Both companies were hitting their stride last summer, key motors in the technology boom that has helped power the bull market.

Apple shares peaked in August at around $232, making the Cupertino, California, firm the first $1 trillion publicly traded US company. Its value peaked at $1.12 trillion.

It’s been rocky since, with shares declining 20 per cent in the past six weeks even though Apple had sales of $62.9 billion in the last quarter.

“We thought the stock was overvalued because expectations for future iPhone growth were too aggressive,” said analyst Abhinav Davuluri of Morningstar Research.

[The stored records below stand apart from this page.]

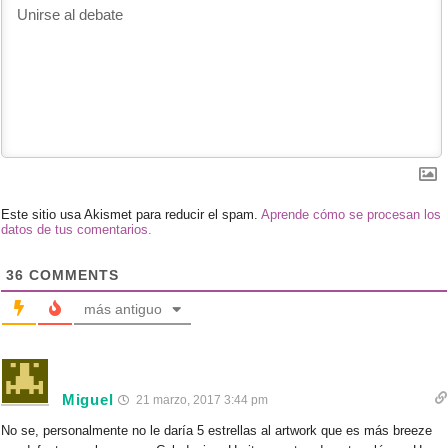
Este sitio usa Akismet para reducir el spam.
Aprende cómo se procesan los
datos de tus comentarios.
36
COMMENTS
más antiguo
Miguel
21 marzo, 2017 3:44 pm
No se, personalmente no le daría 5 estrellas al artwork que es más breeze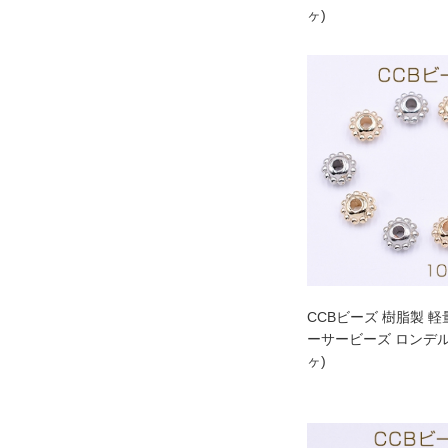
ヶ)
CCBビーズ 樹脂製 軽
ーサービーズ ロンデル 4
ヶ)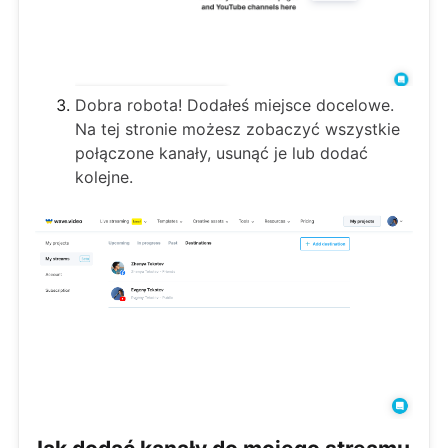
Dobra robota! Dodałeś miejsce docelowe.
Na tej stronie możesz zobaczyć wszystkie
połączone kanały, usunąć je lub dodać
kolejne.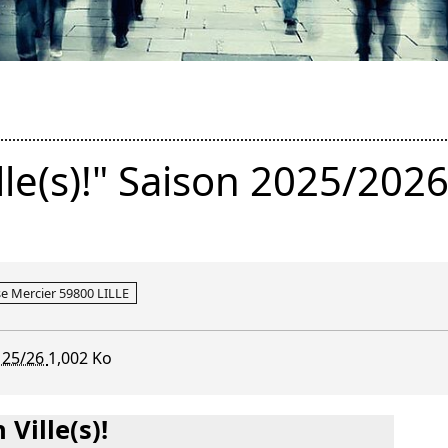
lle(s)!" Saison 2025/202
se Mercier 59800 LILLE
n 25/26
1,002 Ko
 Ville(s)!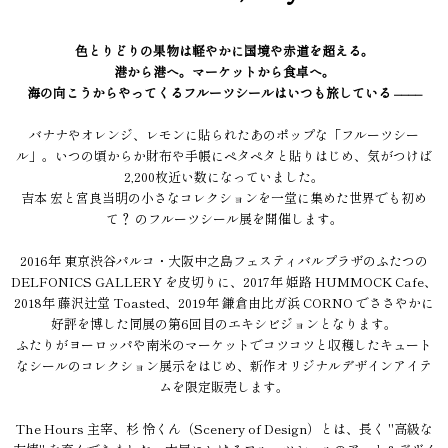
色とりどりの果物は軽やかに国境や赤道を超える。
港から港へ。マーケットから食卓へ。
海の向こうからやってくるフルーツシールはいつも旅している ––––
バナナやオレンジ、レモンに貼られたあのポップな「フルーツシー
ル」。いつの頃からか財布や手帳にペタペタと貼りはじめ、気がつけば
2,200枚近い数になっていました。
吉本 宏と宮良当明の小さなコレクションを一堂に集めた世界でも初め
て？ のフルーツシール展を開催します。
2016年 東京渋谷パルコ・大阪中之島フェスティバルプラザのふたつの
DELFONICS GALLERY を皮切りに、2017年 姫路 HUMMOCK Cafe、
2018年 藤沢辻堂 Toasted、2019年 鎌倉由比ガ浜 CORNO でささやかに
好評を博した同展の第6回目のエキシビジョンとなります。
ふたりがヨーロッパや南米のマーケットでコツコツと収穫したキュート
なシールのコレクション展示をはじめ、新作オリジナルデザインアイテ
ムを限定販売します。
The Hours 主宰、杉 怜くん（Scenery of Design）とは、長く "高級な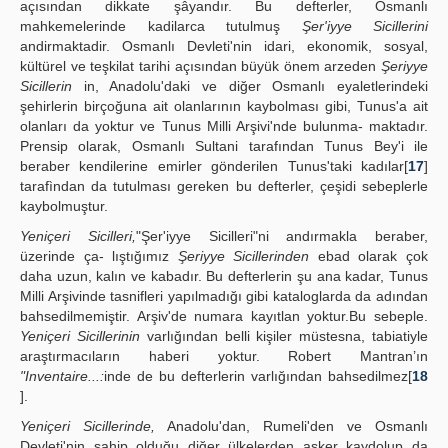
açısından dikkate şâyandır. Bu defterler, Osmanlı
mahkemelerinde kadilarca tutulmuş
Şer'iyye Sicillerini
andirmaktadir. Osmanlı Devleti'nin idari, ekonomik, sosyal,
kültürel ve teşkilat tarihi açısından büyük önem arzeden
Şeriyye
Sicillerin
in, Anadolu'daki ve diğer Osmanlı eyaletlerindeki
şehirlerin birçoğuna ait olanlarının kaybolması gibi, Tunus'a ait
olanları da yoktur ve Tunus Milli Arşivi'nde bulunma- maktadır.
Prensip olarak, Osmanlı Sultani tarafından Tunus Bey'i ile
beraber kendilerine emirler gönderilen Tunus'taki kadılar[
17
]
tarafìndan da tutulması gereken bu defterler, çeşidi sebeplerle
kaybolmuştur.
Yeniçeri Sicilleri,
"Şer'iyye Sicilleri"ni andırmakla beraber,
üzerinde ça- lıştığımız
Şeriyye Sicillerinden
ebad olarak çok
daha uzun, kalın ve kabadır. Bu defterlerin şu ana kadar, Tunus
Milli Arşivinde tasnifleri yapılmadığı gibi kataloglarda da adından
bahsedilmemiştir. Arşiv'de numara kayıtlan yoktur.Bu sebeple.
Yeniçeri Sicillerinin
varlığından belli kişiler müstesna, tabiatiyle
araştırmacıların haberi yoktur. Robert Mantran’ın
"Inventaire...:
inde de bu defterlerin varlığından bahsedilmez[
18
].
Yeniçeri Sicillerinde,
Anadolu'dan, Rumeli'den ve Osmanlı
Devleti'nin sahip olduğu diğer ülkelerden asker kaydolup da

The latest iPhone, which started selling around mid-September, has been less robust. At the same time, analysts have pieced together a picture of Apple iPhone sales that show slightly weakening demand.

“There was a lot of momentum about pushing on the stock above $1 trillion,” Davuluri said. “Any small crack in the armour can lead to a sell-off and it did.”

Apple added to the mystery in a November 1 earnings call when it announced it would no longer disclose how many products, including iPhones, iPads and Mac laptops and desktops, it was selling.

“We were disappointed in that the decision not to report units obscured the mechanics of the growth trajectory of the iPhone,” Davuluri said. He sees Apple stock hitting $200, which is around 15 per cent above its $174 closing price on Tuesday.

Microsoft has taken off under Nadella, its share price more than tripling to a peak of $115 in October before dropping under the recent slide in technology shares.

“The company struggled under Steve Ballmer,” said Ivan Feinseth, chief investment officer at Tigress Financial Partners. “Ballmer lacked the vision and the ability to execute the way Satya Nadella has.”

One business that Microsoft stuck with through lean years is its Xbox gaming business, which many thought Nadella would spin off.

Xbox now contributes $10 billion a year to Microsoft sales. That’s a powerful stand-alone business almost anywhere, but a rounding error in Seattle.

“It’s an exciting company,” Feinseth said, adding that he has a buy rating in Microsoft and owns it on behalf of clients. “The stuff they are doing in the medical field, financial field, gaming, Surface, retail, artificial intelligence. They are a force behind all of computering.”